19 Şubat enkazı ve 31 Mart’ın sürprizi
Kriz değil, çöküntü. Krizler çözüm barındırır, burada çözümden söz edemiyoruz.
Konu, “Millet” ittifakının aday başvuruları. Mersin’deki başvuru saatini kaçırma olayı, Türk siyasi tarihinde herhalde bir ilk. Tek başına bile yeterli, ancak örnek çok. İzmir Buca’daki gibi, sabah ilan edilenin yerine akşamüstü başka adayın bildirilmesinden tutun, kazanma olasılığı olan kişiler yerine hiç tanınmamış isimlerin aday yapılmasına kadar bir dizi olmayacak işler.
Her mahaldeki durum tek tek incelendiğinde oraya özgü nedenler bulunabiliyor. Ama elbette bir kök neden var. Çeşitli açıklamalar yapılıyor. “Kemal Kılıçdaroğlu kontrol edebileceği bir örgüt yaratıyor” diyen var. “Menfaat şebekeleri çalışıyor” diyen de. Hepsi gerçeğin bir kısmını saptıyor, aslını değil. Anlamak için listelere bakmalıyız. Genel Sekreterimiz Utku Reyhan’ın teşhisiyle, “1 Nisan günü çok sayıda CHP rozetli HDP’li ortalıkta dolaşıyor olacak.”

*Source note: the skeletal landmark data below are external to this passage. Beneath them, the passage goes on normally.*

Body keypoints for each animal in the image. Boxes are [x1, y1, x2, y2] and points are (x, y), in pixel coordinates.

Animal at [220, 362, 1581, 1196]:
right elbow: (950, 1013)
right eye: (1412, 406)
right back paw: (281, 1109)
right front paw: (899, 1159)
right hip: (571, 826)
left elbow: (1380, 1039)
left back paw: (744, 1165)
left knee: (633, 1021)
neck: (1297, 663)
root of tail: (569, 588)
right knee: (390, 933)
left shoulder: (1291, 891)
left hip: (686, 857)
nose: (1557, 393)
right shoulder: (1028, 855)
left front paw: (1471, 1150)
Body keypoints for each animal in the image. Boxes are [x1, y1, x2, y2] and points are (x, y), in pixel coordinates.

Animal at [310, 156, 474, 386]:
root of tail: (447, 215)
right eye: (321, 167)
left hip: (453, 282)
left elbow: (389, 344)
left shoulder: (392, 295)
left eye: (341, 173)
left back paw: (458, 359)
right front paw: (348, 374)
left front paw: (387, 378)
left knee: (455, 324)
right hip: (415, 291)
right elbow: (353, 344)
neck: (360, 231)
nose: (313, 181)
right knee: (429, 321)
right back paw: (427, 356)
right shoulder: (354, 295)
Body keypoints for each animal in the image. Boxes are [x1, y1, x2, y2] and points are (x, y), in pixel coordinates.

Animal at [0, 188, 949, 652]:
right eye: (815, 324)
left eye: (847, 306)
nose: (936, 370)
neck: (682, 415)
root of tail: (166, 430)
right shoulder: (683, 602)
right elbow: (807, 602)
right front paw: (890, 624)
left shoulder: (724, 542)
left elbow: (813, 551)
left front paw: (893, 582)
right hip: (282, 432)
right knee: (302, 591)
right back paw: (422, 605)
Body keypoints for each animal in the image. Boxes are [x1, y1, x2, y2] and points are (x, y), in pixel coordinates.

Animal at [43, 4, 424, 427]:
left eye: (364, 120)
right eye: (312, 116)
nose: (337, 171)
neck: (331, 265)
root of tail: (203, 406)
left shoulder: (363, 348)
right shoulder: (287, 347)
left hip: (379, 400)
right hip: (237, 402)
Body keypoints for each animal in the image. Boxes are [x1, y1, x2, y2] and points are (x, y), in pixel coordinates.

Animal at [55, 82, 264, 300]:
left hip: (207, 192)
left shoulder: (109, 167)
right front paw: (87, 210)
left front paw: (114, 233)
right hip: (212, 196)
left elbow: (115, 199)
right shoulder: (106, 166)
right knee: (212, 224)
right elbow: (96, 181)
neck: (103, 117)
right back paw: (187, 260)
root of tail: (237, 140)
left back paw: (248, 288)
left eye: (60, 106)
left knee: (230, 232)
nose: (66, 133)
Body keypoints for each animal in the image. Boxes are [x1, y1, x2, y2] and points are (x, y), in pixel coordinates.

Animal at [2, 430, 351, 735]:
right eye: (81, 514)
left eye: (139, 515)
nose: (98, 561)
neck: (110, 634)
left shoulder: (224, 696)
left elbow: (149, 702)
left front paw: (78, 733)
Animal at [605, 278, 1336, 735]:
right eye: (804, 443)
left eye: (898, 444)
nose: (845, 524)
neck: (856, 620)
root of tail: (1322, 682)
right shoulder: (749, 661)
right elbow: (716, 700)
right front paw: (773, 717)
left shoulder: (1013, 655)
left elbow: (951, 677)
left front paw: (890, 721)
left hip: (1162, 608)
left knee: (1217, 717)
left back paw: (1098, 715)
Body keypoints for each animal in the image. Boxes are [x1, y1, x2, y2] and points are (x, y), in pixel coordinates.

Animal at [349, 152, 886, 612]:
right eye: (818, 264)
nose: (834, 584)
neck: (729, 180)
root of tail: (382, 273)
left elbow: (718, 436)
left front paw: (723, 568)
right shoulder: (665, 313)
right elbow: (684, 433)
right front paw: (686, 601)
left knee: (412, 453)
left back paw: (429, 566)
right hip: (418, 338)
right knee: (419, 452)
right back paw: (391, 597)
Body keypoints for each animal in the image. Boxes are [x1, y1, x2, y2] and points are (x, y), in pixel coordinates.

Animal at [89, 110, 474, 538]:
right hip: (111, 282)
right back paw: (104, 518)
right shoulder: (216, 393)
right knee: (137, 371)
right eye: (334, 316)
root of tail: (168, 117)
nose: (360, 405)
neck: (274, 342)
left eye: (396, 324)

CHP’yi çok uyardık. “Size tek bir şey söylüyoruz, PKK/HDP’den elinizi çekin” dedik. 1 Kasım 2015 seçimlerinden önce, 16 Nisan 2017 Anayasa referandumunda ve son olarak geçen seneki 24 Haziran Cumhurbaşkanlığı seçimlerinde... Sonuncuda adayları az kalsın Abdullah Gül olacaktı!
Artık uyarmıyoruz!
Kendimizi kandırmayalım. Bu parti seçime, 31 Mart’a hazırlanmıyor. Kazanmaya değil başka projeye ayarlı. Yine olmayacak işler...
Olmayacak, öyle ki dünyanın neresinden bakarsanız bakın, ABD yeniliyor. İster Avrupa’dan, son Münih Güvenlik Konferansı’ndan, ister Venezuela’dan, eski arka bahçeden, ister bölgemizden, Irak’tan, Lübnan’dan, hatta Kore’lerden... En uzağa Eskimo igloo’larına bile gitseniz istenmiyorlar, kovuluyorlar.
CHP, bağlandığı ABD projeleriyle birlikte bitiyor.
İktidardaki “Cumhur” ittifakının partileri, Ak Parti ve MHP ise birçok milli meselede Vatan Partisi’nin dediklerine geldi. Ancak onlar da, hızla öne çıkan bir başka milli sorunumuzda, ekonomide çıkmazdalar. Çıkmaya niyetleri de görünmüyor. Niyet dediysek lafın gelişi. Çözüm için ne sınıfsal aidiyetleri yeterli, ne program ve birikimleri.
Tanzim Satış, devletin bakkallık yapması değildir. Adı üstünde düzenleyicidir. Fiyatları düzenler. Ancak orada satılacak malın üretiliyor olması şarttır. Yoksa ithalat bağımlılığını artırmak ve bütçe açığı dışında sonuç vermez. Fiyat da kaldığı yerden devam eder.
Üretim ve Ak Parti herhalde yan yana gelebilecek en son iki şey. Devraldıkları Özal-Derviş politikalarını sonuna kadar uyguladılar, Türk sanayisi ve tarımında onulması zor hasar yarattılar. Üstelik sorunun kaynağı olan politikalarda ısrarlılar.
Fakat ne 1 Nisan itibarıyla çok daha ağırlaşacağı görünen şartlardan ne de krizden korkuyoruz. Vatan Partisi netlikle saptıyor: Türkiye buradan bir üretim devrimiyle, bir üreticiler iktidarıyla çıkacak. Programı planlı karma ekonomi olan Milli Hükümet’le.
Bu saptamanın toplum içinde gittikçe daha yaygın benimsendiğini mutlulukla görüyoruz. Tıpkı CHP’ye oy veren yurttaşlarımızdaki değişim gibi. 19 Şubat şokunun çöküntüsü atlatıldıkça zihinler daha da açılacak. Oradaki çıkmaz da görülecek.
Yetkili organlarımızda seçim sloganımızı tartışırken “şu seçenek, bu seçenek” gibi fikirler söylendi ve oybirliğiyle doğrusuna karar verdik: Tek Seçenek.
31 Mart akşamı bu sloganın isabetli olduğunu hep birlikte göreceğiz.